Virtual reality has made substantial strides in gaming and entertainment, but there’s another area where the technology could also prove useful: sports training. Kansas City-based EON Sports VR has been working on interactive simulators for football and, now, it’s tackling baseball.
Its latest, Project OPS, uses custom software and a smartphone-powered SIDEKIQ VR headset to train batters about strike zone awareness and pitch recognition through real-time, 360-degree video challenges. And to give this a sense of credibility, the startup recruited Jason Giambi, a 20-year MLB veteran with an American League MVP title, two Silver Slugger Awards and five All-Star badges under his belt.

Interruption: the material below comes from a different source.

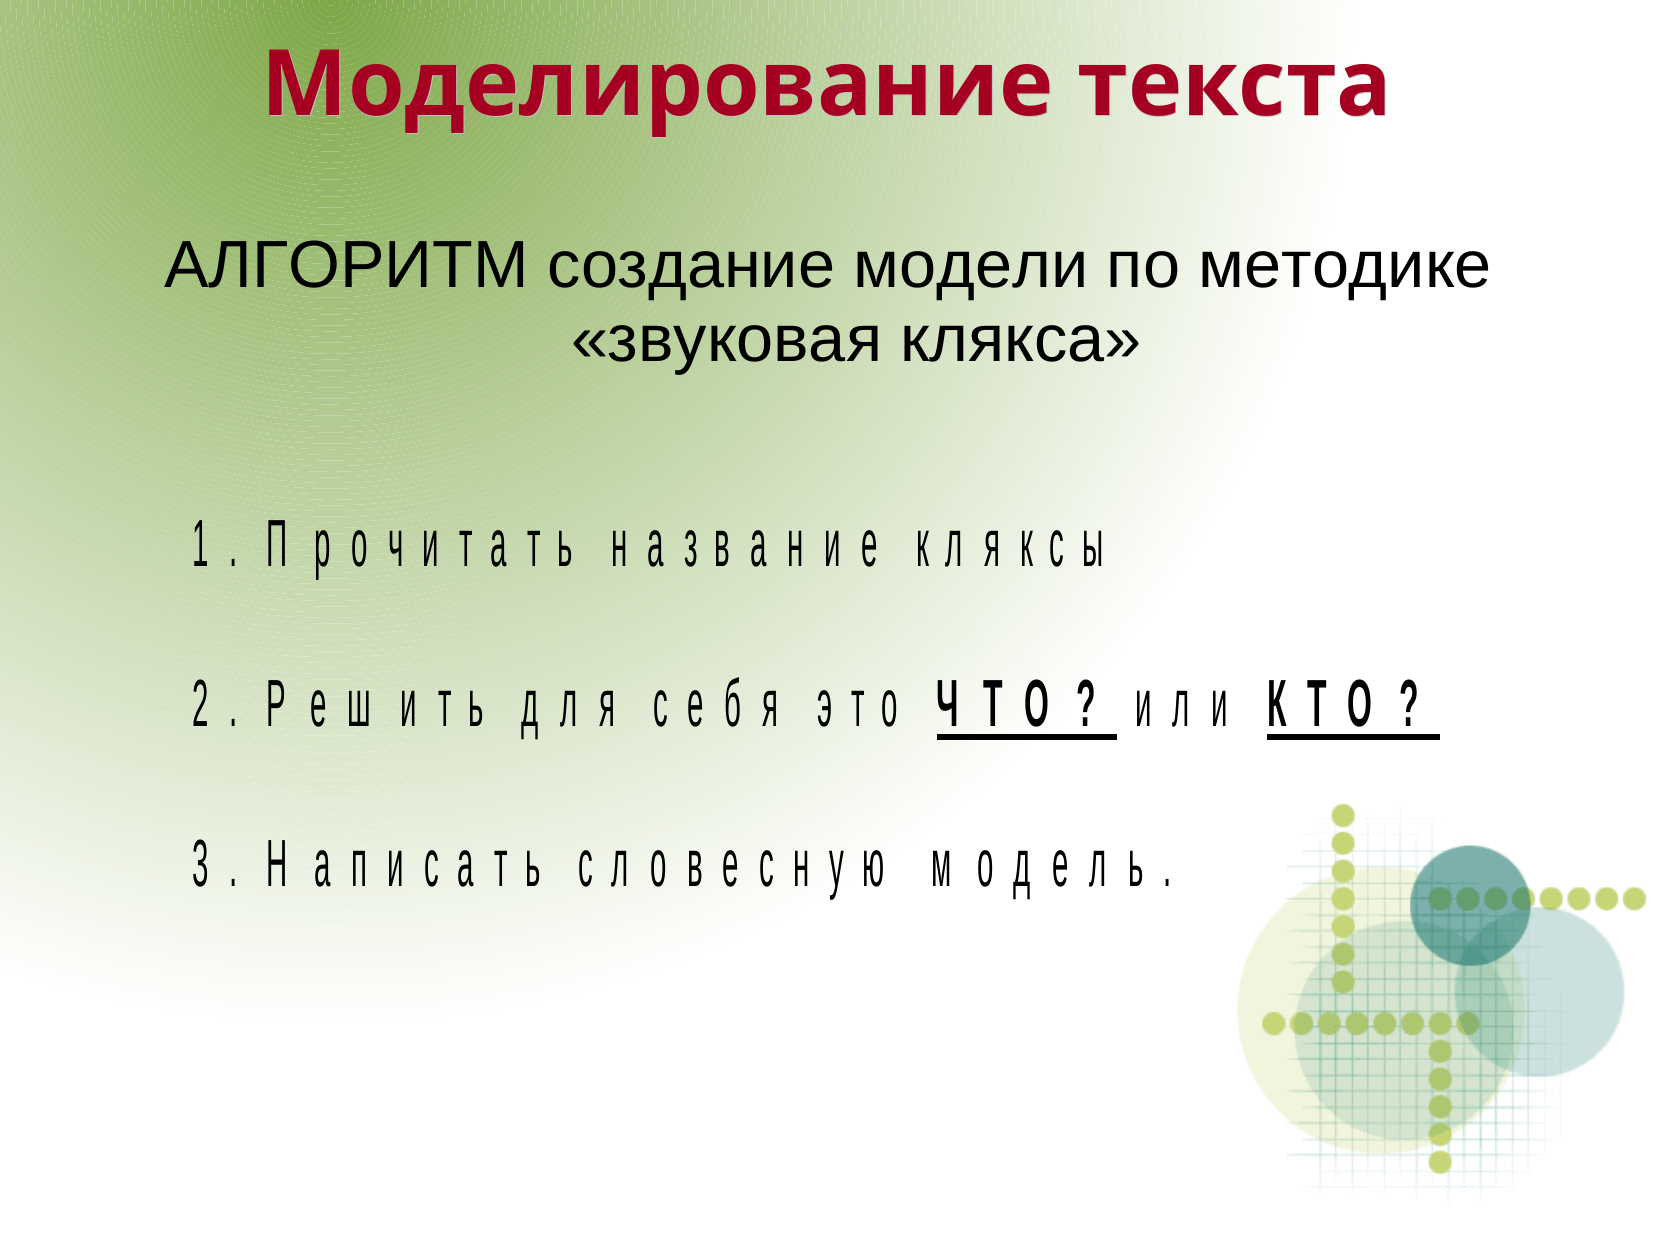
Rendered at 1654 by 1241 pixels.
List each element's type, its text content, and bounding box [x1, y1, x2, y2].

Aside from being the person to guide you in every batting lesson you take with Project OPS, Giambi, who retired from Major League Baseball in 2014, helped EON Sports VR shape its software by using his expertise to ensure these challenges were as close to real-life as possible. Not only did he test them himself, but Giambi worked with the developers to provide an accurate perspective, from a hitter’s standpoint, of a pitcher’s positioning and movement before, during and after the delivery of the ball. Even though he says Project OPS is geared toward amateur and recreational players, Giambi believes VR-based training could also be useful for pros. “We’ve already talked to a lot of professional teams and they’re really, really interested because we can recreate whoever’s on the mound,” he says. “Whenever we would have scouting reports, you would obviously get a piece of paper… ‘This is what he [the pitcher] throws,’ and then you received video, but all this video was really from behind them… You really don’t get that face-on-face view, where you’re looking at him and he’s looking at you.”